If you experience swelling, redness, burning, and skin peeling on the hands or feet during chemotherapy, you may have hand-foot syndrome. Certain chemotherapy drugs tend to concentrate in the palms of the hands and soles of the feet, causing this kind of damage. Hand-foot syndrome can be very painful and makes it difficult to walk or do anything with the hands. Keeping hands and feet cool— avoid hot water—and using lotions help, but it is important to report signs of this condition. Your medical team may prescribe medications to help treat it, including steroids, painkillers, and medications that help shed the loose skin that results from this condition.
When radiation therapy is followed by certain chemotherapy drugs, it can result in a condition called radiation recall. This causes blistering, tenderness, and redness around the site where radiation therapy was applied, and it can be avoided by waiting longer to administer chemotherapy drugs. Another option is to treat the rash when it occurs, usually with corticosteroids. As with other rashes, it is important to avoid or protect against the sun until it heals.
Related to the damage that chemotherapy can cause to skin is damage and changes to the nails. Most common are cosmetic changes, including discoloration or changing texture of the nails. Most patients will not experience any pain or discomfort along with these changes. It is important to avoid manicures and pedicures during chemotherapy, and after until the nails and skin have healed. To hide the discoloration, you can use nail polish, but look for water-based polishes without harsh chemicals, like formaldehyde and toluene.
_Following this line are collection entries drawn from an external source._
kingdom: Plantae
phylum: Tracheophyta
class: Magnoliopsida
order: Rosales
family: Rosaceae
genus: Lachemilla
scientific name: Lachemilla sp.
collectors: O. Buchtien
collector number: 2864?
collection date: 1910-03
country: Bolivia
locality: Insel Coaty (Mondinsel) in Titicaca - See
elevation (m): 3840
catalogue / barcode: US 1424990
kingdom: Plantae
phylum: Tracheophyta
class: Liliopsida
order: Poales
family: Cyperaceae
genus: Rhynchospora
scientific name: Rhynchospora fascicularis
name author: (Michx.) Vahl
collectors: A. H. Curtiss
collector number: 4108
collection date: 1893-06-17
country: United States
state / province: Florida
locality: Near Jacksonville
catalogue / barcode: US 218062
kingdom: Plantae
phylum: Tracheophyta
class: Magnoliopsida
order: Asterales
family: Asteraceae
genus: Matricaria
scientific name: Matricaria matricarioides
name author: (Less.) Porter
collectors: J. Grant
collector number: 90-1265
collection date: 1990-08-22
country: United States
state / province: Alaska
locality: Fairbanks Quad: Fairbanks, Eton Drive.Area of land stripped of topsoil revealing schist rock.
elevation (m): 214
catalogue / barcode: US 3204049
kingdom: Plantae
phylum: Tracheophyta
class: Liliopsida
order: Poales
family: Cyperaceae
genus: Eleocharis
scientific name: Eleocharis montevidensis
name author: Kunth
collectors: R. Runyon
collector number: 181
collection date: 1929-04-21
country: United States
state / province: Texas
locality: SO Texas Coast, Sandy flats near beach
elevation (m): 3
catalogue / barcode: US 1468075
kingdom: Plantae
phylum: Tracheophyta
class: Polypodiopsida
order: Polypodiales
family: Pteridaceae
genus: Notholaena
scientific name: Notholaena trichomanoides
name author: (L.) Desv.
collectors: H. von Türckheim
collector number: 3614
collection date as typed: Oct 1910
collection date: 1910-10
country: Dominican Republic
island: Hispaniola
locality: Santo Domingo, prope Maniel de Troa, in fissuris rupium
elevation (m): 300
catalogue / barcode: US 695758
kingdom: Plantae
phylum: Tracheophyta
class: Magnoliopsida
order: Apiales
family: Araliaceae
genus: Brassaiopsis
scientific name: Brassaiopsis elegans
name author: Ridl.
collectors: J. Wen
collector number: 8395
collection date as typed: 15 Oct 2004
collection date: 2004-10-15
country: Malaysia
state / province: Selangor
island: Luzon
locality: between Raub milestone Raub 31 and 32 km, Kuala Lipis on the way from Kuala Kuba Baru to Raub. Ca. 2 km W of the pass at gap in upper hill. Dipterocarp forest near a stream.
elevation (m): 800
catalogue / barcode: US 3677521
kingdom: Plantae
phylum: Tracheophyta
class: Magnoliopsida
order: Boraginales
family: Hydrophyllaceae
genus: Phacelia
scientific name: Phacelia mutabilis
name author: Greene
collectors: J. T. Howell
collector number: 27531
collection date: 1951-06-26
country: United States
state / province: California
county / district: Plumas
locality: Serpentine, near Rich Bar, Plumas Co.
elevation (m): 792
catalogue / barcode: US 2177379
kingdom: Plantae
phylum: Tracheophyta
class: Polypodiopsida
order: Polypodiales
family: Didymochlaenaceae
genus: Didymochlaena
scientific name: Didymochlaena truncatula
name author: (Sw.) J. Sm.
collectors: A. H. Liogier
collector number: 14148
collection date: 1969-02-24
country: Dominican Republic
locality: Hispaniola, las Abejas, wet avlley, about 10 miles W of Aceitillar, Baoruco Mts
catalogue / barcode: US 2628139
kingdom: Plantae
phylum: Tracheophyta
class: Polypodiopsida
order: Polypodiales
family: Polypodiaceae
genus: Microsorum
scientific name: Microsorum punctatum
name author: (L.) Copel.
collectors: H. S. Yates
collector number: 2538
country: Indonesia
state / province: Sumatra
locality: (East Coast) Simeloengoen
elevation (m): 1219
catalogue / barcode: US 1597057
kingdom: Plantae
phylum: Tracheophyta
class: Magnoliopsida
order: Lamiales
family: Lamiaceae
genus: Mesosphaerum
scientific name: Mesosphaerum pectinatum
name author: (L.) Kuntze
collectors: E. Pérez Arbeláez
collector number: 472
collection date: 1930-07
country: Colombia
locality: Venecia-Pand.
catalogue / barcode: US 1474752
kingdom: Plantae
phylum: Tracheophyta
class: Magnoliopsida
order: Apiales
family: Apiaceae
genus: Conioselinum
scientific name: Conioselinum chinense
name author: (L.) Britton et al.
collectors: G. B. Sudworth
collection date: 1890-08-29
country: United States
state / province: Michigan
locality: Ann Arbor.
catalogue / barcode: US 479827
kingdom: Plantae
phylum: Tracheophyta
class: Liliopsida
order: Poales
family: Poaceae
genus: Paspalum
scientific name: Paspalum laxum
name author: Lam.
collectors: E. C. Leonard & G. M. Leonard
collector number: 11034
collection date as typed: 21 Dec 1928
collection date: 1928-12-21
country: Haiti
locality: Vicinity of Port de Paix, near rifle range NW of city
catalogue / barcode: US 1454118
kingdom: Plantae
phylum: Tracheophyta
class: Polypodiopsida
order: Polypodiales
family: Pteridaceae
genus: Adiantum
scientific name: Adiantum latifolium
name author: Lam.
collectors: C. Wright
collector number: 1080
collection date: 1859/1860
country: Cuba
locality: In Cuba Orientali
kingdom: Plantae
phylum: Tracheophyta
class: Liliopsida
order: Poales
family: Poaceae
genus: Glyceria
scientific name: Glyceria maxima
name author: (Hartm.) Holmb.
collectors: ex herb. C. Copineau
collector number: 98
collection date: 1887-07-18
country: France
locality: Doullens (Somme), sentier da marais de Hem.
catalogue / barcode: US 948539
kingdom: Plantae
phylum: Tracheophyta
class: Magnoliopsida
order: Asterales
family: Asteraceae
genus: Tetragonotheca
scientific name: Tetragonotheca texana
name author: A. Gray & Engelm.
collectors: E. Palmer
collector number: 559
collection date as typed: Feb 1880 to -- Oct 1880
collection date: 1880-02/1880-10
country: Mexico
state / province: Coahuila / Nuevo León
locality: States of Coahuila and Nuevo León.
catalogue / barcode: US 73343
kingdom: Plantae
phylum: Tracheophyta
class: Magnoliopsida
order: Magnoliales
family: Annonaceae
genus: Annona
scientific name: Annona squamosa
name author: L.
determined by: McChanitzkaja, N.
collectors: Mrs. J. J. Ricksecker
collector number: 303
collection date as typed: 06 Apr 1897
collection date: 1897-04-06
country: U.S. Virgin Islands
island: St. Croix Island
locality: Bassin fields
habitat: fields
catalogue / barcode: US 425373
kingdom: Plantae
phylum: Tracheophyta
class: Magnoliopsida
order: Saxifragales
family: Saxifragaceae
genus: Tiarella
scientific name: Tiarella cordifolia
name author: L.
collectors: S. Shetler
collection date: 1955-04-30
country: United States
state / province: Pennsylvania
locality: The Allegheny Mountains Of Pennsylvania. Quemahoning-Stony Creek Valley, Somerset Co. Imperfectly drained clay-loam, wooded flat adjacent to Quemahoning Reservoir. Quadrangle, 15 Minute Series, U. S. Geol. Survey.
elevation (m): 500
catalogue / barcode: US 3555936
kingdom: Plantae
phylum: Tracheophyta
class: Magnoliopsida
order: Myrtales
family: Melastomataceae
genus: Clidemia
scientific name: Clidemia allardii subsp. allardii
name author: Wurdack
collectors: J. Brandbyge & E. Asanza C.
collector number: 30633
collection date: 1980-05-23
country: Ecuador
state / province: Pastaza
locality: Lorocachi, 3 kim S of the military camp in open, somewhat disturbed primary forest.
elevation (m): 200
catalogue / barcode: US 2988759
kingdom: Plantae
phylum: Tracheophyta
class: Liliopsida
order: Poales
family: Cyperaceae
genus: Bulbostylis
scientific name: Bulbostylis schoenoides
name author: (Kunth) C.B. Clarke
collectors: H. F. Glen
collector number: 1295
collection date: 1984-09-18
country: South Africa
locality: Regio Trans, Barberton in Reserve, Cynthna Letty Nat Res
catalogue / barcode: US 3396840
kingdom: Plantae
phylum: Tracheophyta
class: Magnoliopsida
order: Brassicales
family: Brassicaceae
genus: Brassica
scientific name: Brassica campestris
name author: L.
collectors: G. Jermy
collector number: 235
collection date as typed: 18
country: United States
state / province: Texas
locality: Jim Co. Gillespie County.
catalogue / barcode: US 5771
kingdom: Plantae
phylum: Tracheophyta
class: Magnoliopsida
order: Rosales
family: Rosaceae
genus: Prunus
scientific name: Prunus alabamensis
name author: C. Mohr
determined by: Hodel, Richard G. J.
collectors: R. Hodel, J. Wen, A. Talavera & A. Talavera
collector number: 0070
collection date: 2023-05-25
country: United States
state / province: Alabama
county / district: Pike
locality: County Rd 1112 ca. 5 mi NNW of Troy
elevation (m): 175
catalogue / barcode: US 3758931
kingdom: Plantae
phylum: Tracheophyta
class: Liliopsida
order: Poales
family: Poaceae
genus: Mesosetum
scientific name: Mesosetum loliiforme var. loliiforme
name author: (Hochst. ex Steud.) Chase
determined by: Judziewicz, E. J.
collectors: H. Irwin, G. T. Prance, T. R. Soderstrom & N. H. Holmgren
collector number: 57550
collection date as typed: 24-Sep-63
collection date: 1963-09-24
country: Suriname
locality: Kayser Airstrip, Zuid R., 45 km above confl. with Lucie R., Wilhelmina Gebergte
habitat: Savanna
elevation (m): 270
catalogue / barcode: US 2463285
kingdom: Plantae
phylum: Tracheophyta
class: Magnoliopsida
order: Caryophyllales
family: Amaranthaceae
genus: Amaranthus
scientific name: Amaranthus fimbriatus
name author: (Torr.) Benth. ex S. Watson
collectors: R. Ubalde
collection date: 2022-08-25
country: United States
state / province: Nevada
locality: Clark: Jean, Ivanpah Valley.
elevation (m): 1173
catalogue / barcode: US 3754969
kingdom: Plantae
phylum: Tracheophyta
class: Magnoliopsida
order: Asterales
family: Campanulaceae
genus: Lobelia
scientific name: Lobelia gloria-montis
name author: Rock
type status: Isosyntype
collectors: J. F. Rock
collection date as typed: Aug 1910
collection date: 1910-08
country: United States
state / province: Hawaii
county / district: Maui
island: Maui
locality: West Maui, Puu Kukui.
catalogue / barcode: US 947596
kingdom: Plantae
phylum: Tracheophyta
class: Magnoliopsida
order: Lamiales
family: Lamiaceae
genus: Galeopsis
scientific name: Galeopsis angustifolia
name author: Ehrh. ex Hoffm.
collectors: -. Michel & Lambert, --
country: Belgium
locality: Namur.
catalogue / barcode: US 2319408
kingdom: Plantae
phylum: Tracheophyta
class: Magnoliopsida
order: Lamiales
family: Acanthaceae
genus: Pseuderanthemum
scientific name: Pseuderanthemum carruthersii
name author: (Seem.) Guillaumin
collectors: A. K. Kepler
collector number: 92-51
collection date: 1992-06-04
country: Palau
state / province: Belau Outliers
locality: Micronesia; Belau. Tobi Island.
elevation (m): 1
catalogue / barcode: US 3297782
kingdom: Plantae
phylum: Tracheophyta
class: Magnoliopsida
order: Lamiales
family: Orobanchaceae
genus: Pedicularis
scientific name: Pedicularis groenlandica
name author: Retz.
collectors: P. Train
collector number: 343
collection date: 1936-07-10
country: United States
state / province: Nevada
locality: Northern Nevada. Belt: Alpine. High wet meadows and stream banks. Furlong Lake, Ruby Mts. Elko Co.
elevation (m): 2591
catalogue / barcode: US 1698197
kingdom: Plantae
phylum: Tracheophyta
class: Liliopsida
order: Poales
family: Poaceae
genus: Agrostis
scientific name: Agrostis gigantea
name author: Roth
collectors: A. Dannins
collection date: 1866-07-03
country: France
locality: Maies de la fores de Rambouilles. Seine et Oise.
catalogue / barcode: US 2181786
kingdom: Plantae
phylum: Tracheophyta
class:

Most of these problems that arise with the skin and nails during mesothelioma chemotherapy treatment are not serious and are temporary. A big concern is always infection. Many of these issues can turn into an infection, which is especially problematic during chemotherapy when the immune system is weakened. It is important to talk to your doctors about any skin issues you have, to treat them as recommended, and to avoid scratching the skin, which can lead to infection. Remember to treat your skin gently, to keep it moisturized, to protect it from the sun, and to avoid harsh chemicals, and before you know it you will have healthy skin again.